The great love story of Victoria and Albert began in 1836, a year before Victoria became Queen and when both she and the young Prince Albert of Saxe-Coburg were both still in their teens. A meeting was engineered between the two at Kensington Palace by their uncle, King Leopold of Belgium, against the wishes of King William IV. At this stage, Victoria liked the handsome young prince, but did not yet feel ready to marry.

When they met again in October 1839, it was soon clear, Victoria’s feelings had changed. “Albert’s beauty is most striking and he is so amiable and unaffected – in short, very fascinating; he is excessively admired here,” the young Queen wrote. Protocol dictated that she, as Queen should be the one to propose and after consulting with her prime minister, Lord Melbourne, she did just that. Victoria and Albert married in the Chapel Royal at St James’s Palace at noon on 10th February 1840. Around 50,000 spectators lined the rain soaked streets to watch the happy couple’s procession to the venue down the Mall from Buckingham Palace. The bride wore white, forever establishing the popular tradition of white weddings. Brussels lace was in fashion at the time. Victoria ignored this choosing to buy Honiton lace for the material for her wedding dress, providing a massive boost to the local Devon economy in the process.

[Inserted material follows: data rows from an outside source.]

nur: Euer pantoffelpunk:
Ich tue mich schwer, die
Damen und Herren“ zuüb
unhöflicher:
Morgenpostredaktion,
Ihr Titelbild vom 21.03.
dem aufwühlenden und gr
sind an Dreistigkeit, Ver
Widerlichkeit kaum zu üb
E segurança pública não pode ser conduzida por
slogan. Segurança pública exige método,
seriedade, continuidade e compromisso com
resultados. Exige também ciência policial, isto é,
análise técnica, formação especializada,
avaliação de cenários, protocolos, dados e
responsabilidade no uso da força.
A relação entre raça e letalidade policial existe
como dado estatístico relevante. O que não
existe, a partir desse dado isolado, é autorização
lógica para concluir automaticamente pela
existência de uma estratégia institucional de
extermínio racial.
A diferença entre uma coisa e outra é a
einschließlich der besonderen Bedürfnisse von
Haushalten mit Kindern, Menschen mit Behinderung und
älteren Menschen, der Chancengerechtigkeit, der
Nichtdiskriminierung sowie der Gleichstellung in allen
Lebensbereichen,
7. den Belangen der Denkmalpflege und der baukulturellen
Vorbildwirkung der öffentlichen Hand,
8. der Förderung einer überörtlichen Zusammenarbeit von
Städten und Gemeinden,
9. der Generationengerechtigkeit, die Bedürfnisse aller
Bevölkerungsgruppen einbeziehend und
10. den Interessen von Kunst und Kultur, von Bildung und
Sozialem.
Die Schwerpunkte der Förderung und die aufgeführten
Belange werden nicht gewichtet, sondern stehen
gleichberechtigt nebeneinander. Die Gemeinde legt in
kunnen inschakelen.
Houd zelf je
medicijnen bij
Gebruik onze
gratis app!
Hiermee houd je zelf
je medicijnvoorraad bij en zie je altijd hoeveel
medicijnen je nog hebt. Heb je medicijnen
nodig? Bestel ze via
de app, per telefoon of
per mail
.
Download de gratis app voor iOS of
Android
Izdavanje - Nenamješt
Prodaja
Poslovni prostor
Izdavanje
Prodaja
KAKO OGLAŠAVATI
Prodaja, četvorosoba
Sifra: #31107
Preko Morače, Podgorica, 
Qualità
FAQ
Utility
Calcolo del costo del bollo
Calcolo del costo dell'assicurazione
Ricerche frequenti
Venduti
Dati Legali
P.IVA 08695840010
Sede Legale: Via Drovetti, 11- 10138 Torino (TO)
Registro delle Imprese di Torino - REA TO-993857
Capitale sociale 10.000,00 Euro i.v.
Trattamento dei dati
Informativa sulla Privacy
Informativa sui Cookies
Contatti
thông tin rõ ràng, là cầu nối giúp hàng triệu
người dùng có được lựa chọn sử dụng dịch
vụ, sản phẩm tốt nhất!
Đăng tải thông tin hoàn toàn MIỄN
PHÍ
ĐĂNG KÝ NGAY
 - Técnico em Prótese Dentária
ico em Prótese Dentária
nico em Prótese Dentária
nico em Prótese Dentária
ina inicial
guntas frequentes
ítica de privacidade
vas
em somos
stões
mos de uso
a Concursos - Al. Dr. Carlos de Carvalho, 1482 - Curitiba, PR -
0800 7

Victoria was delighted with her new husband. “I do not think it possible for anyone in the world to be happier, or as happy as I am,” she wrote, soon after the wedding. “He is an Angel, and his kindness and affection for me is really touching. To look in those dear eyes, and that dear sunny face, is enough to make me adore him.” Between 1841 until 1857, Victoria and Albert would have nine children together five girls and four boys.

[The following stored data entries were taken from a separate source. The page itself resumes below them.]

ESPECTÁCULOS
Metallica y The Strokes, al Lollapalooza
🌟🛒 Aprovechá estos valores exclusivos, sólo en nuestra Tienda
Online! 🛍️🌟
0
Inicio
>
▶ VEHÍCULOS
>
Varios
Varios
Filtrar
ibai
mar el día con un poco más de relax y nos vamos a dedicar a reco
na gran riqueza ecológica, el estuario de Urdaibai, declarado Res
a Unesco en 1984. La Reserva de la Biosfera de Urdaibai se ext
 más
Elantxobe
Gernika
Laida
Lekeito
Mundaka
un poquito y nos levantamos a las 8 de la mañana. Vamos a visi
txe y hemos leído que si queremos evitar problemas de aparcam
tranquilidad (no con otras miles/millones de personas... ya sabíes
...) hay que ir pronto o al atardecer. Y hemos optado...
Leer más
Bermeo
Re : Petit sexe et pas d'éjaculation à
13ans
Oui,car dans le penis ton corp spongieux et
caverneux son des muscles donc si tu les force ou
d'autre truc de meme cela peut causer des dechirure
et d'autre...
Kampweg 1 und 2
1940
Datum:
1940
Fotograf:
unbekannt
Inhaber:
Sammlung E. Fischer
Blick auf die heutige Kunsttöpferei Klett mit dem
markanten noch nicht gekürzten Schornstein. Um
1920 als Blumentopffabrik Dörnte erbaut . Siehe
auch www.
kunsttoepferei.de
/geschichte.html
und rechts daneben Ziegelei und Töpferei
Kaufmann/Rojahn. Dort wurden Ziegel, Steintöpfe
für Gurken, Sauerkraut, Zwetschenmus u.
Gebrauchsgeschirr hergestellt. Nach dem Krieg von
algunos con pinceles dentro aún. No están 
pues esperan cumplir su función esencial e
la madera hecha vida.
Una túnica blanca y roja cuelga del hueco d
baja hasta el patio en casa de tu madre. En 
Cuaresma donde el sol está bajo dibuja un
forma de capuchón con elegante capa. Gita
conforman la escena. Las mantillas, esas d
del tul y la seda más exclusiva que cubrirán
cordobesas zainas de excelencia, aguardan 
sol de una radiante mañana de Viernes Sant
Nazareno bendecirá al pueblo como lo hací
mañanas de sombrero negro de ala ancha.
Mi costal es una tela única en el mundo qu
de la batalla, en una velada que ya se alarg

Their marriage was a happy one, despite the fact their personalities were very different. Victoria could be sensitive and emotionally volatile. Albert was more restrained and rational. But he was also in a frustrating and unusual position for a man of his era: although he was highly intelligent and very able he knew he would always play second fiddle to the Queen. Victoria and Albert quarrelled, often very fiercely. But they always made up again afterwards.

In 1861, the couple celebrated their 21st wedding anniversary. An early photograph shows the tall Prince Consort standing next to his seated wife. Victoria had, by now, become a grandmother for the first time following the birth of the future Kaiser Wilhelm II to her oldest daughter, Vicky in 1859. Writing to her uncle Leopold, the Queen expressed deep satisfaction. “Very few can say with me that their husband at the end of twenty-one years is not only full of the friendship, kindness, and affection which a truly happy marriage brings with it, but the same tender love of the very first days of our marriage!” she wrote.

But soon afterwards tragedy struck. In December 1861, Prince Albert died, aged just 42 in the Blue Room at Windsor Castle. At the time, typhoid fever was cited as the chief cause of death. Needless to say, Queen Victoria was devastated.

“My life as a happy one has ended!” she wrote. “The world is gone for me! If I must live on … it is henceforth for my poor fatherless children – for my unhappy country, which has lost all in losing him…I have hoped with such instinctive certainty that God would never part us and would let us grow old together … is too awful! Too cruel!”

There would be no ceremonial lying in state for Prince Albert and no state funeral. The Queen preferred to keep the funeral rituals private. In truth, Victoria took the bereavement process far beyond what would normally be expected of a grieving widow. She would never recover from the shock of Prince Albert’s death.

One of the greatest royal love stories of all time was over.